As it wrestled with Greece’s debt crisis for the past two years, the European Central Bank took great pains to avoid triggering credit-default swaps written on Greek bonds.
But on March 9, Greece forced payouts on swaps contracts when it required all private bondholders to forgive more than 100 billion euros of debt as part of the biggest sovereign-debt restructuring in history.
The International Swaps and Derivatives Association, a trade group of large financial institutions, euphemistically calls Greece’s debt deal a “credit event.” The rest of the world calls it what it is: a default. Still, no panic has ensued; no contagion has swept over U.S. banks. On Monday, the world’s bourses held steady. Yields on large, financially strapped sovereigns, including Spain and Italy, ticked up only slightly. The financial markets, it seems, are treating the CDS trigger as a nonevent.

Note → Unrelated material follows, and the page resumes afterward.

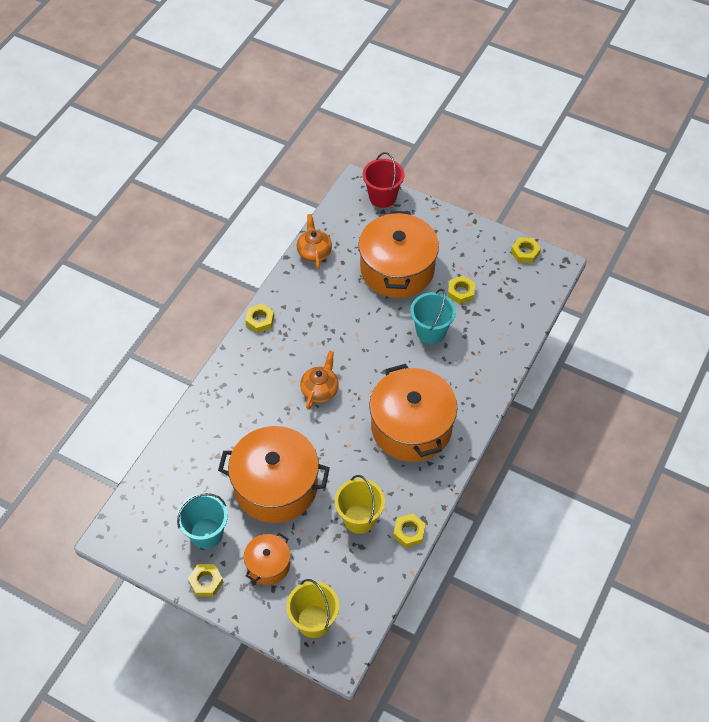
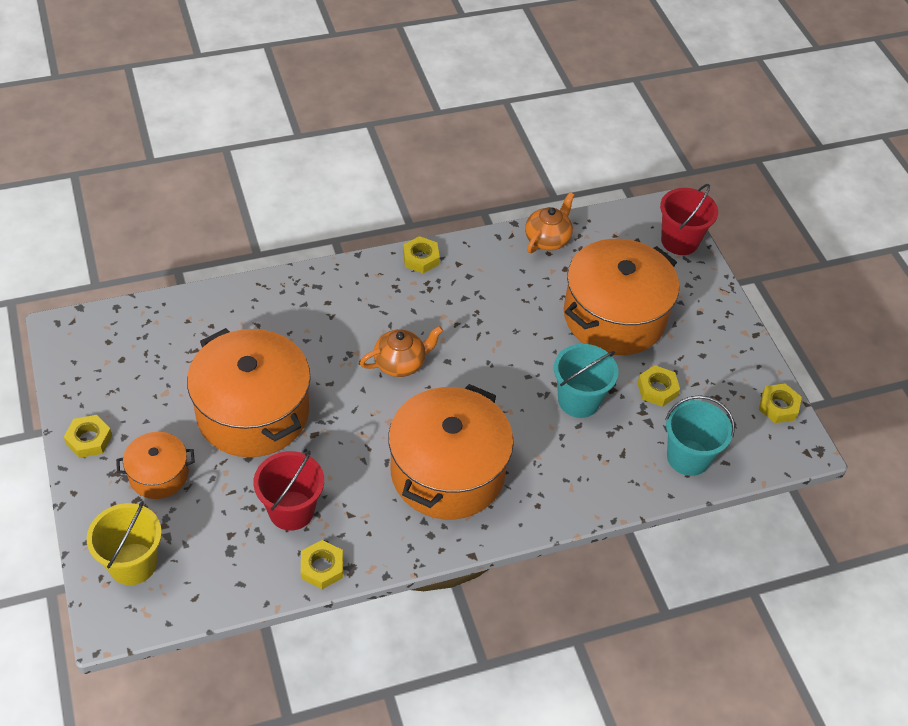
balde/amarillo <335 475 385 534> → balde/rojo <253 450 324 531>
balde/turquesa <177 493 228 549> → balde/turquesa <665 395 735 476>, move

All of this is a healthy sign that credit-default swaps remain effective instruments to transfer and hedge risk. Banks and other financial institutions rely on the instruments to protect against losses. Others use them as a way to bet on a government’s or a company’s ability to repay debt. Hedge funds especially like credit-default swaps because they offer a low- cost means of taking on credit exposure. A CDS can gain value even if no default occurs. A fund manager who thinks a bond might decline in value -- or that a CDS is underpriced -- can buy protection in anticipation that spreads will widen. If the view turns out to be correct, the fund reverses the transaction at a profit.